**What you need to do**
- a) In the interview passage, translate this sentence into Spanish: "I was raised very much in a Christian religious home."
- b) According to the interview passage, in which regions did the speaker mostly grow up?
- c) Pick up the interview about the song "tap" after its final sentence, "And I was really missing that.", and keep going in the same voice.

**Exercise passage**

=-=-=-=-=

When that line came, I kind of surprised myself by it. I was raised very much in a Christian religious home. Even though I’m not a Christian, it’s still a bit triggering to take the Lord’s name in vain, you know, to say Jesus. Especially to be like, “Jesus, I’m trying to be enough.” I kind of surprised myself singing it, being like, “Whoa.” [laughs] But it so clearly was communicating, that line in particular, the thesis of the song. Knowing that I’m not this perfect person, but I am trying to be myself and I am trying to be honest – these qualities that people pin to a saviour type.
3. tap
To me, the drifting quality of this song almost makes it one of the lighter ones. In contrast to ‘born again runner’, it’s less of a narrative than a collection of thoughts and observations that are interconnected. I know you sometimes use a notebook to write down phrases or lines, and I was curious if this came about by piecing them together.
This definitely came while I was on walks. I was on a specific walk that I can remember the weather, what it looked like outside. I had recently transplanted to New York a bit unexpectedly, but I was walking on like the West Side Highway – it’s side of town on the water, basically. There’s this huge, long park called Chelsea Piers, and I was walking against that backdrop. On the right side of you, there’s just the water and all these ports, and on the left side, there’s all these pockets of the park – some of it’s like a field or a playground, picnic tables, different scenes. And also buildings on the other side where the highways are, huge buildings and old houses. I was really missing being in nature. The city is a new environment for me – I predominantly grew up in the South and in the Midwest, and it’s these long, spanning fields and meadows and hills, lots of trees generally, that was what I was used to. And I was really missing that.

=-=-=-=-=

**Extracted entries**
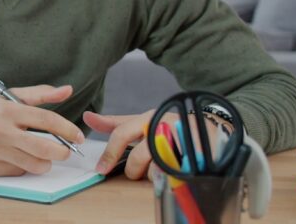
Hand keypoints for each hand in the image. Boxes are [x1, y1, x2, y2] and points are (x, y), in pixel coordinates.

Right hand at [0, 84, 85, 176]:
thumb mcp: (6, 98)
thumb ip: (39, 93)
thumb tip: (67, 90)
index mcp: (7, 110)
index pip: (46, 119)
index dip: (68, 129)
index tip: (78, 136)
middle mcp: (0, 130)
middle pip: (45, 148)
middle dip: (63, 152)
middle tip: (65, 151)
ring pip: (34, 165)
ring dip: (44, 162)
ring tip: (41, 155)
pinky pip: (18, 171)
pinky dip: (22, 166)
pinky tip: (14, 157)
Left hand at [84, 110, 221, 179]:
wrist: (208, 126)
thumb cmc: (168, 125)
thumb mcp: (142, 120)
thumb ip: (115, 123)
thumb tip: (88, 117)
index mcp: (148, 118)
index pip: (122, 134)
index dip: (109, 153)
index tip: (101, 169)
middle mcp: (163, 126)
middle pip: (138, 158)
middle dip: (134, 170)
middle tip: (137, 170)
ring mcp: (180, 141)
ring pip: (155, 170)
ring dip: (154, 175)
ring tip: (159, 168)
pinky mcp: (196, 156)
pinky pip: (174, 176)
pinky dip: (170, 177)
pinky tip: (173, 171)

=-=-=-=-=

**Expected outputs**
- a) Me crié en un hogar muy cristiano y religioso.

- b) In the South and in the Midwest.

- c)
And it was just pandemic, so walking around, I was trying to find things to connect to on this very depressing winter walk. I would take a walk every day to be like, “I gotta get out of my head.” I started writing on my phone – I think the first lines that came for the song were the last lines, “I’m not a tree/ I’m a forest of buildings.” Because I was just longing for the natural, the organic, instead of stone and steel and brick. I will write in my notebook, but I more often have my phone on me. I want to be someone that brings my notebook everywhere, but I guess I need to use a smaller notebook that fits in my bag. [laughs] So I started writing it on my phone, and later on I started playing the guitar part. And then I started singing the “Tap of the heart until I hate myself” because I was just thinking about Instagram, basically. Everyone’s addicted to their phone, I feel like, but it became way worse during the pandemic when there’s nothing going on, somehow people will still have shit to post about. [laughs] It just was another flow where I was singing and the words were coming out, but as I was crafting it, I kind of was like, those lines that I wrote on my phone definitely are definitely a part of this song, of this feeling that I trying to investigate.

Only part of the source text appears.